Recommended Board Games

From time to time, a new reader asks if I could add scores or pros/cons summaries to the reviews I write. It’s quite understandable since they often require 30min or more of reading time and by now there are enough reviews to read for days. So how to quickly find those that are worth and avoid the duds? However, not doing so is quite intentional. For me, reading a piece, enjoying the journey, and making up your own mind is a big part of the fun of reading good reviews.

Therefore I rather created this list of games I recommend as a jumping off point for those that are either new to the hobby in general or to my writing specifically. Note that these are not my top X games overall but rather highlights from each different genre/category I can recommend. The plan is to keep the categories somewhat fixed but update this regularly over the years based on how my favourites evolve. Enjoy!


Abstract – Who Needs a Theme?

Most abstracts have left my collection over the years as I’m now more enjoying the stories and moments a game creates than playing the same game repeatedly and getting better and better at it. The one that stood the test of time for me is Ingenious which I sometimes pitch as “Scrabble for mathematicians”. Players place hex-shaped domino-like tiles in order to score points in various colours and in the end has as many points as they have in their lowest colour. There is a great ebb and flow to when certain colours get “rich” because you might be able to get lots of orange with a single tile in one turn and then two turns later every orange piece has been blocked off and there is none it all.

Runner-up: Lacuna is a lovely 2p abstract about positioning your pawns to claim area of influence and at the end gain the best flower tokens.

City Building – We Build This City …

I love this genre, I can’t even tell you why. Usually it’s the interaction of buildings, owning stuff, getting income … but for some reason one of the most simplified implementations of this has made it to the top for me: Foundations of Rome. On your turn, you buy a lot, place a building, or take income, that’s it. But since a number of buildings can benefit from other buildings of a certain type around them, players try to stay flexible and overbuild all the time. Suddenly that commercial building you are mooching off turns into a residential building or monument and so on. The great table presence by all those minis of course also helps, although there is now also a card board version called Foundations of Metropolis.

Foundations of Rome Gardens of Ceres

Runner-up: Suburbia was my favourite city builder for a long time due to its compact rules and evocative buildings.

Civilization Game – From Humble Beginnings

I like complex games, but for some reason I’m ending up at the simpler end of the spectrum personally when it comes to civilization games. Call them civ-like or civ-mini games. My favourite is an old game that most people likely will never have heard of called Attika. The goal is to either connect two of the temples on the map or construct all buildings of your civilisation. There is resources to be gained, map tiles to add, a simplified tech tree and instead of combat blocking on the map. You will have to make a choice of rather trying to be fast to occupy land more quickly and connect those temples – or – go for more action efficiency and get those buildings out quicker. Simple but still plays great.

- WORK INSTRUCTION 1
From the board game recommendations, output the passage starting at "I like complex" and ending at "still plays great.".
- WORK INSTRUCTION 2
Translate this sentence from the board game recommendations into Spanish: "The goal is to either connect two of the temples on the map or construct all buildings of your civilisation."
Rely only on the board game recommendations above.

- COLLECTED MATERIAL
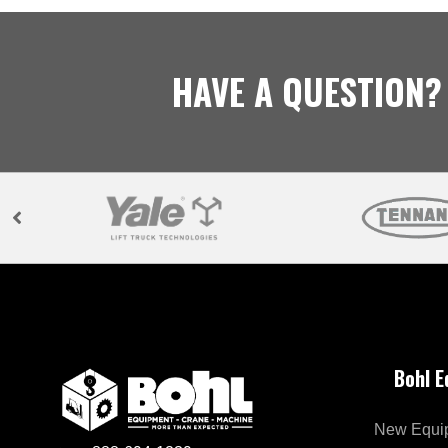
HAVE A QUESTION?
Bohl 
New Equi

- OUTPUT 1
I like complex games, but for some reason I’m ending up at the simpler end of the spectrum personally when it comes to civilization games. Call them civ-like or civ-mini games. My favourite is an old game that most people likely will never have heard of called Attika. The goal is to either connect two of the temples on the map or construct all buildings of your civilisation. There is resources to be gained, map tiles to add, a simplified tech tree and instead of combat blocking on the map. You will have to make a choice of rather trying to be fast to occupy land more quickly and connect those temples – or – go for more action efficiency and get those buildings out quicker. Simple but still plays great.

- OUTPUT 2
El objetivo es conectar dos de los templos del mapa o construir todos los edificios de tu civilización.